Book Review of
LIVING PROOF: A MEDICAL MUTINY
By Michael Gearin-Tosh
334 pp. New York: Scribner, 2002. ISBN 0-7432-2517-1, $25.00.
The author, an Oxford professor of English literature, was diagnosed with multiple myeloma and advised to have chemotherapy. He rejected that advice because of the toxicity of chemotherapy, the uncertain prognosis, and his aversion to the bedside manner of the advising physicians. Instead, he used a variety of treatments advised by non-mainstream practitioners, and he is alive eight years later, defying the odds.
His treatment included:
- Gerson Therapy: coffee enemas; a diet of fresh, “live,” organic fruits and vegetables; strict avoidance of salt; potassium and iodine supplements; pancreatin; niacin; and injections of liver extract and vitamin B12.

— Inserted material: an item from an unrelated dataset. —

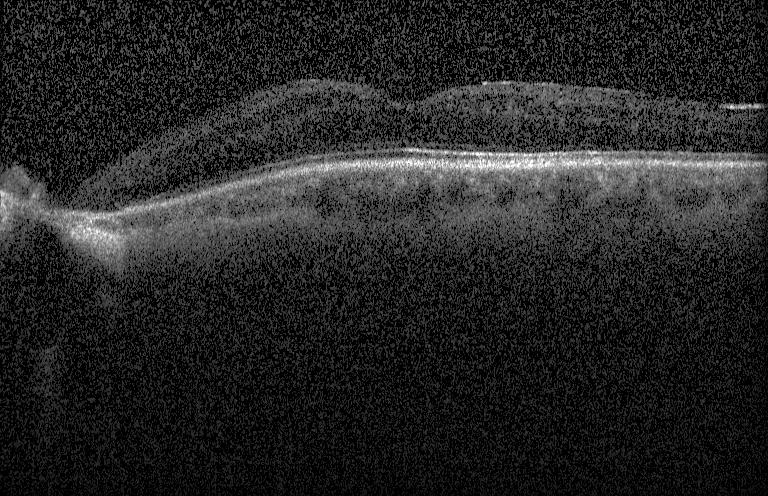
Optical coherence tomography B-scan; spectral-domain optical coherence tomography — Finding: no choroidal neovascularization, no diabetic macular edema, and no drusen.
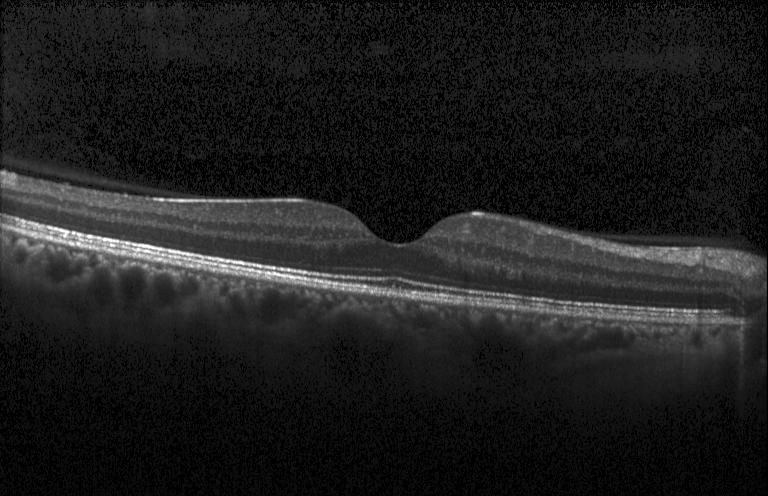

Fovea-centered; optical coherence tomography B-scan; spectral-domain OCT. The scan shows no evidence of CNV, DME, or drusen.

- Orthomolecular Therapy: vitamin C to the bowel-tolerance limit, massive doses of other vitamins and nutrients, supplemented by additions such as Maitake-D-fraction and peppermint oil.

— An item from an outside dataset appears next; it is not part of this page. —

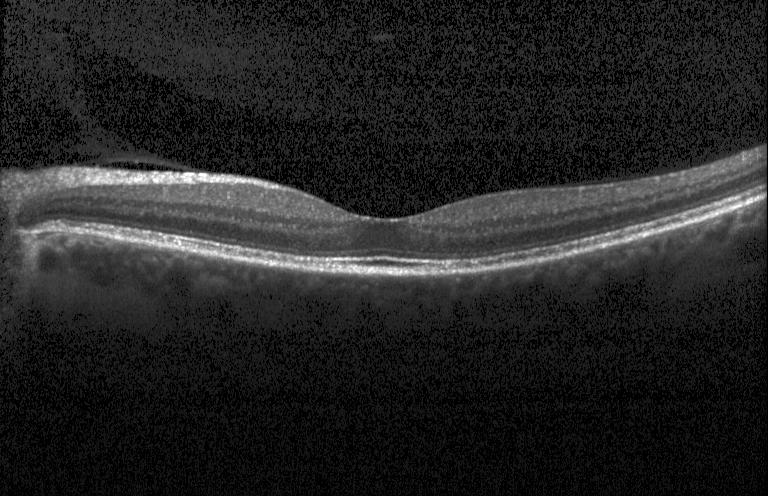 OCT line scan.
Impression: no choroidal neovascularization, no diabetic macular edema, and no drusen.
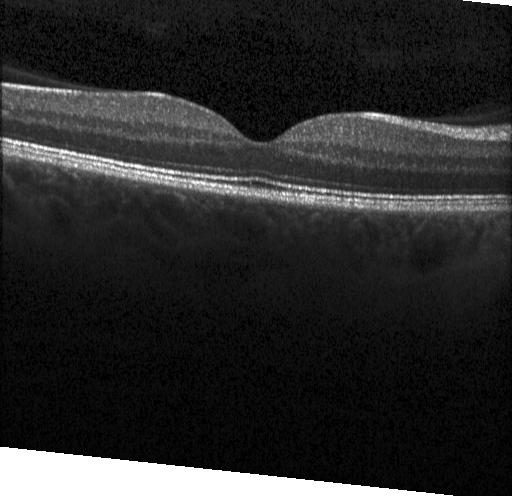

OCT line scan; horizontal scan through the fovea — This B-scan demonstrates no CNV, no DME, and no drusen.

- Biophosphonates to maintain bone density.
- Enzyme Therapy with pancreatin, protease, amylase, and lipase.
- Metabolic Typing Diet based on Dr. Peter D’Adamo’s theories (no tropical fruits, no potatoes)
- Acupuncture
- Mind Over Matter: visualization fantasies and Chinese breathing exercises.
At one time, he took aspirin for its effect on interleukin-6, but “being drug-averse, ultimately decided not to continue.”

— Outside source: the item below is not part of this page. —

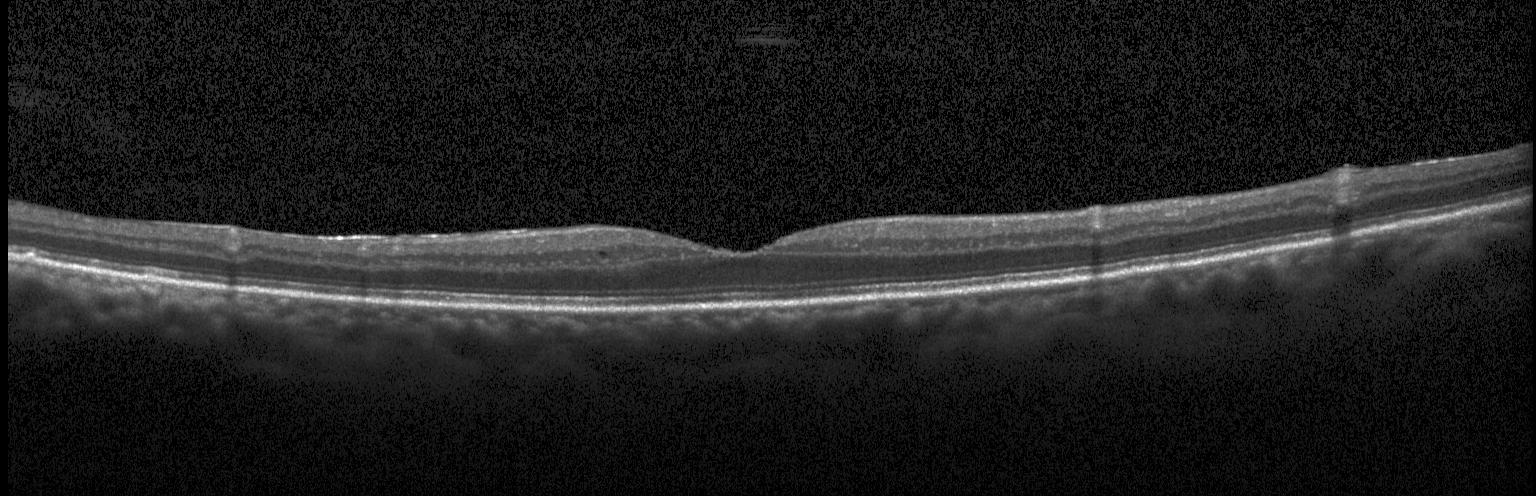 Macular OCT: no evidence of CNV, DME, or drusen.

The book is an interesting psychological document describing one man’s reaction to his diagnosis, his rebellion against “the system” and his decision to take control of his own treatment. It holds lessons for clinicians in how not to alienate patients. It illustrates how an intelligent layman can come to choose alternative medicine.
It also illustrates magical thinking, holistic and vitalistic philosophy, paranoia about the medical establishment, acceptance of intuition as a valid source of knowledge, and a lack of scientific sophistication. While his decision to forgo toxic chemotherapy may have been rational, his blanket acceptance of so many other therapies was not. He enthusiastically accepted favorable reports but gave little credence to information that contradicted them.
This is a case report, a testimonial that by itself has limited scientific value. It does not constitute proof that the course of his disease was influenced by his treatment, as he himself admits. It is amusing that when a review of this book appeared in the New England Journal of Medicine, some alternative medicine advocates celebrated, concluding that this respected journal had finally admitted that alternative medicine was better than chemotherapy.